Help me not be mistaken for the office manager
Don’t leave mugs in the conference room until their contents become green furry mold. I so badly want to clean up our shared spaces and Lysol wipe down everything during flu season, but I can’t pick up after you or bring a diffuser into the office without becoming
“the girl who makes the office pretty.”
It has nothing to do with me being a girl and has everything to do with me respecting you and our office. I don’t care what your demographic is, there’s nothing pleasant about working in a space that smells like garbage, and sharing unsanitized keyboards is absolutely disgusting. Pick up after yourself, because I can’t get ahead in my career if you let other people think I’m something I’m not.
Don’t tell me what to wear
On my second day at a new job, I wore black pants and modest three-inch heels (modest as in Stuart Weitzman Nearly Nude sandals, so really they ain’t seen NOTHING yet), and a coworker told me,
“You know, you don’t need to dress up for work.”
No shit, Sherlock, we work at a startup and you wore a hat from a brewery during my interview. I will wear what I like, and you will not comment on my clothes. I don’t work in a business-facing role, I like wearing clothes with flowers on them and my appearance is no part of what I bring to the table.
Listen to my answer when I say it
There have been several times when I’ve been in a meeting, answered a question, had my answer unacknowledged until someone else says the same thing but louder, and then everyone oohs and aahs over MY ANSWER. It annoys the bejesus out of me, but the reason I’m not calling out your bullshit is because I don’t want you to think I’m hysterical or “bitchy” (what an awful word). The last time this happened, I went to a public bathroom in a parking garage across the street to cry because I was just so tired of not being heard. I have yet to cry in front of people, but maybe I’ll do that sometime and that experience might be worthy of another article altogether.

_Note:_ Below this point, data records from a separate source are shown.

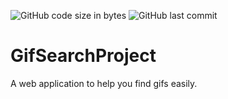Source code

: ![GitHub code size in bytes](https://img.shields.io/github/languages/code-size/WesleyEspinoza/GifSearchProject.svg?style=popout-square)
![GitHub last commit](https://img.shields.io/github/last-commit/WesleyEspinoza/GifSearchProject.svg?style=popout-square)
# GifSearchProject
A web application to help you find gifs easily.
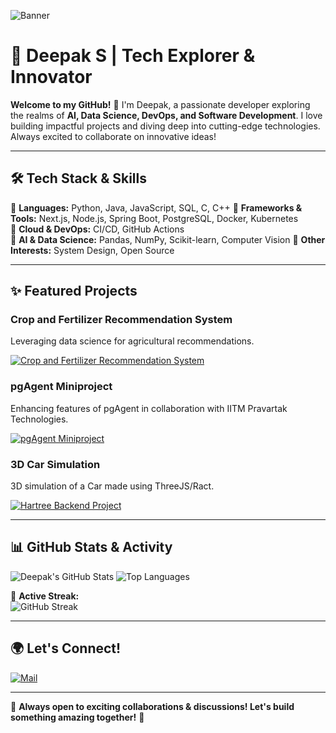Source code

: ![Banner](https://user-images.githubusercontent.com/your-image-url/banner.png)

# 🚀 Deepak S | Tech Explorer & Innovator

**Welcome to my GitHub!** 👋 I'm Deepak, a passionate developer exploring the realms of **AI, Data Science, DevOps, and Software Development**. I love building impactful projects and diving deep into cutting-edge technologies. Always excited to collaborate on innovative ideas!

---

## 🛠 Tech Stack & Skills

🔹 **Languages:** Python, Java, JavaScript, SQL, C, C++
🔹 **Frameworks & Tools:** Next.js, Node.js, Spring Boot, PostgreSQL, Docker, Kubernetes  
🔹 **Cloud & DevOps:**  CI/CD, GitHub Actions  
🔹 **AI & Data Science:** Pandas, NumPy, Scikit-learn, Computer Vision 
🔹 **Other Interests:** System Design, Open Source

---

## ✨ Featured Projects

### Crop and Fertilizer Recommendation System

Leveraging data science for agricultural recommendations.

[![Crop and Fertilizer Recommendation System](https://github-readme-stats.vercel.app/api/pin/?username=DKS2301&repo=Crop-and-Fertilizer-Recommendation-System&theme=radical)](https://github.com/DKS2301/Crop-and-Fertilizer-Recommendation-System)

### pgAgent Miniproject

Enhancing features of pgAgent in collaboration with IITM Pravartak Technologies.

[![pgAgent Miniproject](https://github-readme-stats.vercel.app/api/pin/?username=DKS2301&repo=pgAgent-Miniproject&theme=radical)](https://github.com/DKS2301/pgAgent-Miniproject)

### 3D Car Simulation

3D simulation of a Car made using ThreeJS/Ract.

[![Hartree Backend Project](https://github-readme-stats.vercel.app/api/pin/?username=DKS2301&repo=3D-Car-Simulation&theme=radical)](https://github.com/DKS2301/3D-Car-Simulation)

---

## 📊 GitHub Stats & Activity

![Deepak's GitHub Stats](https://github-readme-stats.vercel.app/api?username=DKS2301&show_icons=true&theme=radical)
![Top Languages](https://github-readme-stats.vercel.app/api/top-langs/?username=DKS2301&layout=compact&theme=radical)

🚀 **Active Streak:**  
![GitHub Streak](https://github-readme-streak-stats.herokuapp.com/?user=DKS2301&theme=radical)

---

## 🌍 Let's Connect!

[![Mail](https://img.shields.io/badge/Email-Deepak-blue?style=for-the-badge&logo=gmail)](mailto:deepaks11a7@gmail.com)

---

🚀 **Always open to exciting collaborations & discussions! Let's build something amazing together!** 🚀
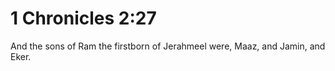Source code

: # 1 Chronicles 2:27

And the sons of Ram the firstborn of Jerahmeel were, Maaz, and Jamin, and Eker.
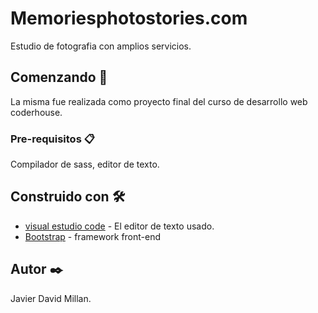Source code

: # Memoriesphotostories.com
Estudio de fotografia con amplios servicios.

## Comenzando 🚀

La misma fue realizada como proyecto final del curso de desarrollo web coderhouse.

### Pre-requisitos 📋

Compilador de sass, editor de texto.

## Construido con 🛠️

* [visual estudio code](https://code.visualstudio.com/) - El editor de texto usado.
* [Bootstrap](https://getbootstrap.com/) - framework front-end


## Autor ✒️

Javier David Millan.
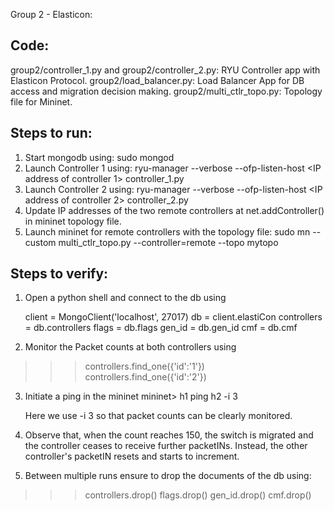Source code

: Group 2 - Elasticon:


Code:
-------------------------------------------------
group2/controller_1.py and group2/controller_2.py: RYU Controller app with Elasticon Protocol.
group2/load_balancer.py: Load Balancer App for DB access and migration decision making.
group2/multi_ctlr_topo.py: Topology file for Mininet.


Steps to run:
--------------------------------------------------
1) Start mongodb using: sudo mongod
2) Launch Controller 1 using:
ryu-manager --verbose --ofp-listen-host <IP address of controller 1> controller_1.py
3) Launch Controller 2 using:
ryu-manager --verbose --ofp-listen-host <IP address of controller 2> controller_2.py
4) Update IP addresses of the two remote controllers at net.addController() in mininet topology file.
5) Launch mininet for remote controllers with the topology file:
sudo mn --custom multi_ctlr_topo.py --controller=remote --topo mytopo


Steps to verify:
---------------------------------------------------
1) Open a python shell and connect to the db using

   client = MongoClient('localhost', 27017)   db = client.elastiCon 
   controllers = db.controllers 
   flags = db.flags   gen_id = db.gen_id    cmf = db.cmf 

2) Monitor the Packet counts at both controllers using
 >>> controllers.find_one({'id':'1'})
 >>> controllers.find_one({'id':'2'})

3) Initiate a ping in the mininet
   mininet> h1 ping h2 -i 3

   Here we use -i 3 so that packet counts can be clearly monitored.

4) Observe that, when the count reaches 150, the switch is migrated and the controller                ceases to receive further packetINs. Instead, the other controller's packetIN resets and starts to increment.

5) Between multiple runs ensure to drop the documents of the db using:
 >>> controllers.drop()
 >>> flags.drop()
 >>> gen_id.drop()
 >>> cmf.drop()




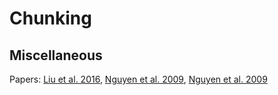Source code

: # Chunking

## Miscellaneous

Papers: [Liu et al. 2016](https://pdfs.semanticscholar.org/ff93/3d90be953c45a53c551e21818b1dd57fc733.pdf), [Nguyen et al. 2009](http://vnu.edu.vn/upload/scopus/225.pdf), [Nguyen et al. 2009](http://www.aclweb.org/anthology/W09-3402)
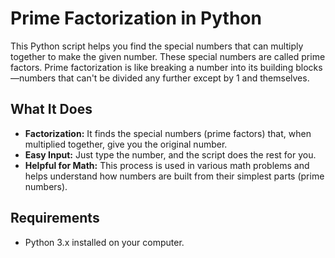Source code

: # Prime Factorization in Python

This Python script helps you find the special numbers that can multiply together to make the given number. These special numbers are called prime factors. Prime factorization is like breaking a number into its building blocks—numbers that can't be divided any further except by 1 and themselves.

## What It Does

- **Factorization:** It finds the special numbers (prime factors) that, when multiplied together, give you the original number.
- **Easy Input:** Just type the number, and the script does the rest for you.
- **Helpful for Math:** This process is used in various math problems and helps understand how numbers are built from their simplest parts (prime numbers).

## Requirements

- Python 3.x installed on your computer.

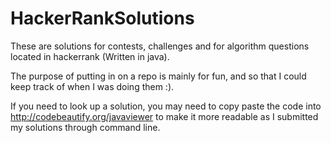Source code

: # HackerRankSolutions
These are solutions for contests, challenges and for algorithm questions located in hackerrank (Written in java). 

The purpose of putting in on a repo is mainly for fun, and so that I could keep track of when I was doing them :).

If you need to look up a solution, you may need to copy paste the code into http://codebeautify.org/javaviewer to make it more readable
as I submitted my solutions through command line.
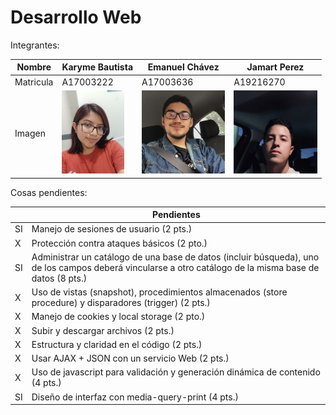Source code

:# Desarrollo Web

Integrantes:

| Nombre | Karyme Bautista | Emanuel Chávez | Jamart Perez | 
| ------------- | ------------- | ------------- |  ------------- |
| Matricula  | A17003222  | A17003636 | A19216270 | 
| Imagen | <img src="https://github.com/EmaRCB/DesarrolloWeb/blob/main/Recursos/BAUTISTA_KARYME.jpg" data-canonical-src="https://github.com/EmaRCB/DesarrolloWeb/blob/main/Recursos/BAUTISTA_KARYME.jpg" width="100" height="133.3" />  | <img src="https://github.com/EmaRCB/DesarrolloWeb/blob/main/Recursos/CHAVEZ_EMANUEL.jpg" data-canonical-src="https://github.com/EmaRCB/DesarrolloWeb/blob/main/Recursos/CHAVEZ_EMANUEL.jpg" width="133.3" height="133.3" /> | <img src="https://github.com/EmaRCB/DesarrolloWeb/blob/main/Recursos/PEREZ_JAMART.jpeg" data-canonical-src="https://github.com/EmaRCB/DesarrolloWeb/blob/main/Recursos/PEREZ_JAMART.jpeg" width="133.3" height="133.3" /> | 

Cosas pendientes:

|  | Pendientes |
| ------------- | ------------- | 
| SI | Manejo de sesiones de usuario (2 pts.) |
| X | Protección contra ataques básicos (2 pto.) |
| SI | Administrar un catálogo de una base de datos (incluir búsqueda), uno de los campos deberá vincularse a otro catálogo de la misma base de datos (8 pts.) |
| X | Uso de vistas (snapshot), procedimientos almacenados (store procedure) y disparadores (trigger) (2 pts.) |
| X | Manejo de cookies y local storage (2 pto.) |
| X | Subir y descargar archivos (2 pts.) |
| X | Estructura y claridad en el código (2 pts.) |
| X | Usar AJAX + JSON con un servicio Web (2 pts.) |
| X | Uso de javascript para validación y generación dinámica de contenido (4 pts.) |
| SI | Diseño de interfaz con media-query-print (4 pts.) |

“Women in tech” events are not hate groups against men
When I invite men to events hosted by female interest groups, they often assume that they will be attacked for being men. Women in tech groups are about providing support for people who have a disadvantage in the industry and finding a safe space to discuss issues among people who can empathize with them, and not at all about men or hate. By assuming that these groups are intended to bash you, you’re missing out on opportunities to learn from engineers who happen to be women. But thank you, your fear and anxiety about being treated poorly for your gender, an aspect of your identity that you had no control over, is what we experience every day, so maybe you are learning something from these events.
The current, publicized general consensus in the tech community is that more diversity is good, but you can’t tell me that I’m not a good culture fit because I wear dresses with cats on them and then wonder why we don’t have more female engineers. Sometimes I brainstorm ideas to make some fast money (an outrageous Reddit shitpost and frivolous lawsuits) so I can retire immediately because I’m just drained. But the only way I can fight for change is to stay, continue to be unapologetically myself and become a better engineer. It’s everyone’s responsibility to stand up for those who are disadvantaged, and allowing people to continue to behave poorly and ignorantly is backwards and harmful for everyone.